A study by the University of Edinburgh found the number of women running Scottish councils rose from 21.6 per cent in 2007 to 24.3 per cent in 2012.

Representation in England’s 36 metropolitan councils is far higher, with women making up 40 per cent of councillors in 2012.

Aitken, who was elected a councillor for the Langside ward of Glasgow in 2012, said: “I think parties need to take direct action on this issue.

“The SNP has a gender balance mechanism for the first time in forthcoming election. I don’t think it will take us to 50-50 this time because it does not discriminate against sitting male councillors, which is absolutely right.

“But it should enormously improve the gender balance among our group.”

A Scottish Labour spokesman said the party was putting positive action measures in place to ensure it had more female council candidates in May’s election.

Stephen McCabe, Labour leader of Inverclyde Council, is hopeful he will be joined by more female colleagues next year.

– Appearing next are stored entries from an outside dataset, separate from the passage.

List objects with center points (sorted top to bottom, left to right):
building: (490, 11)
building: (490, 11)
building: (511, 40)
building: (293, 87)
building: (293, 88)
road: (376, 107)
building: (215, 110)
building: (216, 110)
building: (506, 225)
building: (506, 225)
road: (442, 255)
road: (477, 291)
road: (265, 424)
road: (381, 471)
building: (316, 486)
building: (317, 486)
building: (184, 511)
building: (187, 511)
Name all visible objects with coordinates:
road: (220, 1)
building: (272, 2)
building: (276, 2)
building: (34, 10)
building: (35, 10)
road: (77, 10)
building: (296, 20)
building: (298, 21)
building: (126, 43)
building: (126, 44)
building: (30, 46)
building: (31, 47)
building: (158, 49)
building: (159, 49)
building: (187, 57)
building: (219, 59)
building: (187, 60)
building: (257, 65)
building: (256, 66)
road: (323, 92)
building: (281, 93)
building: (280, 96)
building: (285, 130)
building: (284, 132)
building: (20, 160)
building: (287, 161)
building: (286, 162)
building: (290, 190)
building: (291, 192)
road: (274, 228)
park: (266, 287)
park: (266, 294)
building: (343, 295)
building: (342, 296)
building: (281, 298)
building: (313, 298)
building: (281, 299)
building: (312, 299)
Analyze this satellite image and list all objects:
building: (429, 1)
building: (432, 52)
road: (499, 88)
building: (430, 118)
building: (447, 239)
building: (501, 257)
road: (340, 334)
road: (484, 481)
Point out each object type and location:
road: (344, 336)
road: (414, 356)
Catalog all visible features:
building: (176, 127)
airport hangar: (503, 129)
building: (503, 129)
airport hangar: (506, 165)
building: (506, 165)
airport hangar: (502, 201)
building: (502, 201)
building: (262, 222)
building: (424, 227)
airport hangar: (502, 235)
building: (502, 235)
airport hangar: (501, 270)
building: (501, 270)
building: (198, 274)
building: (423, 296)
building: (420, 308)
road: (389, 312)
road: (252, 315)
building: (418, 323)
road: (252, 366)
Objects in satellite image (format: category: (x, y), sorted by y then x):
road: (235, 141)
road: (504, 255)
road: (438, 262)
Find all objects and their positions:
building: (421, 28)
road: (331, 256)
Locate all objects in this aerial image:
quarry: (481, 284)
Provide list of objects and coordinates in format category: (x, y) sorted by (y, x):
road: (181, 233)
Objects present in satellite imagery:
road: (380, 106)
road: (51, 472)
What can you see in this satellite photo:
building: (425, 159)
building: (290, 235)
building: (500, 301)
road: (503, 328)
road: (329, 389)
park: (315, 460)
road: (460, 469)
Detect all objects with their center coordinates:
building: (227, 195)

Vaughan Jones, a former Labour member who now sits as an independent, is currently the only woman serving on the Greenock-based local authority.

“I can only speak for my party, but there’s not a lack of will to put up female candidates,” said McCabe. “Many of our active female members were not prepared to stand, for a variety of reasons, in 2012.

“For example, some work in the offices of MSPs, where there may be a conflict in terms of time commitments, while others were pursuing careers and were not prepared to risk them.”